I thought I wanted Danny Rosewood to die, but none of that even mattered. I risked everything because I was angry that people like that still existed and still hurt others even after we’ve already lost so much.
I sob under the freezing-cold water. How could I make a mistake like this?
Denton is waiting for us by the lodge with Nadine, Hannah, and a third person. It’s Kelly. She runs to me, pulling me into a hug. It’s nice to have someone from the Keys on my side again. I never gave her the chance to get close when we were there, but she’s here now, and she’s hugging me, and I cry again.
“Where’s Jamar?” Niki asks.
“So what’s your plan?”
In the sunrise, I look over at Denton and shrug. “Andrew and the others went to Bethesda. Niki and I will follow them and see if we can catch up.”
Denton laughs. “Yeah, Niki seemed pretty pissed.”
I smile. She absolutely was, but it was nice to see. Like the old Niki we met on the road.
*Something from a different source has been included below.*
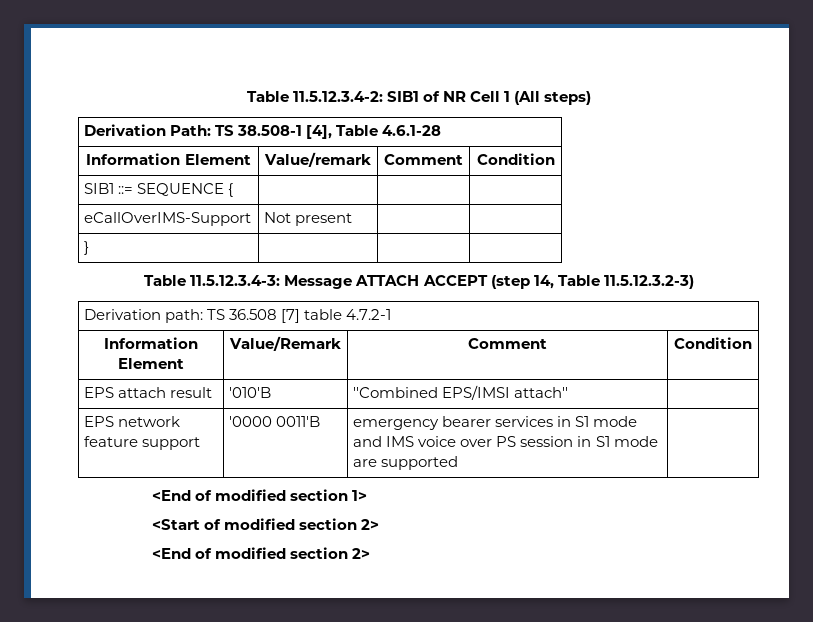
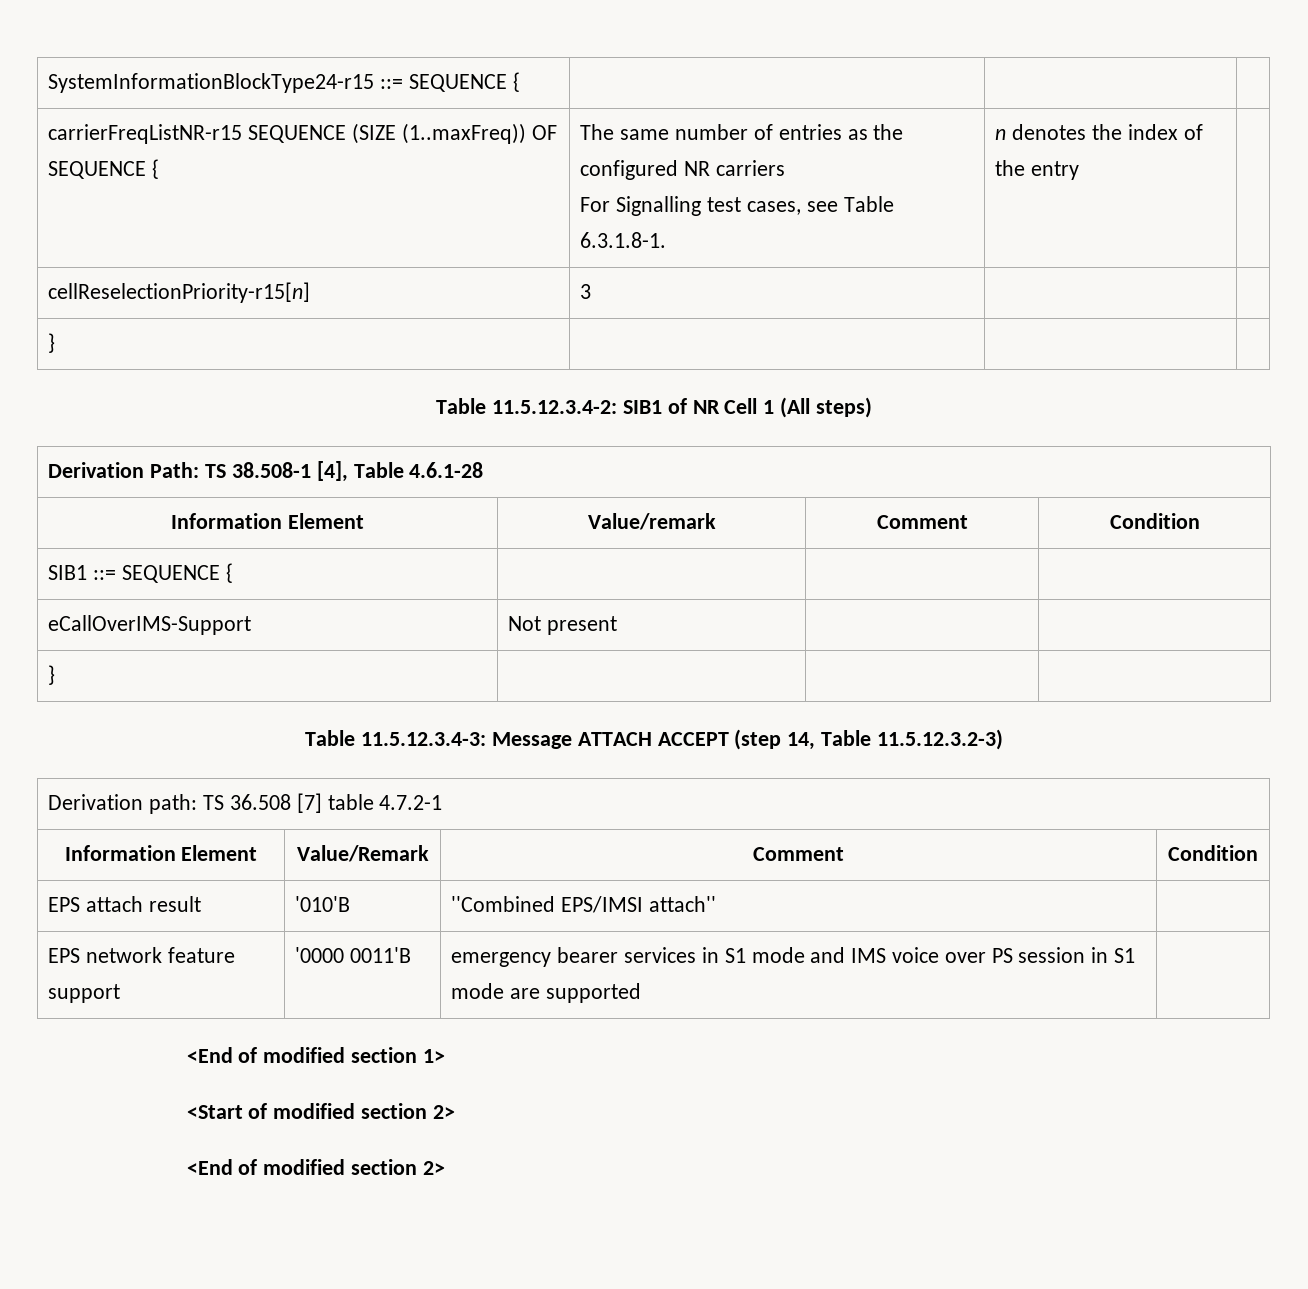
(246, 96) none -> [48,72,520,93] [48,123,557,144] [48,159,160,179] [580,124,904,140] [580,160,786,180] [580,196,894,216] [580,232,667,248] [995,124,1203,140] [995,160,1080,180] [48,282,311,303] [580,284,592,299] [48,333,56,353] SystemInformationBlockType24-r15 ::= SEQUENCE { | | | // carrierFreqListNR-r15 SEQUENCE (SIZE (1..maxFreq)) OF SEQUENCE { | The same number of entries as the configured NR carriers // For Signalling test cases, see Table 6.3.1.8-1. | n denotes the index of the entry | // cellReselectionPriority-r15[n] | 3 | | // } | | | //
Not the terrified Niki looking for revenge like I was. She’s worried about Jamar, but she knows Andrew and the others will protect him.
“You can take the truck if you want,” Denton says.
I snort and give him a shrug. “Niki and I don’t know how to drive.” But even if we did, I don’t think I’m ready to catch up to them just yet. Andrew was right, I was on a revenge mission, and if he knew that before I even did, it means he knows how close I came to losing who I was. He might not trust me again, at least not off the bat. Maybe some extra time will make it easier.
But my chest aches at the idea of not seeing him soon.
That afternoon, Niki and I say goodbye to Faraway and head northeast to Bethesda.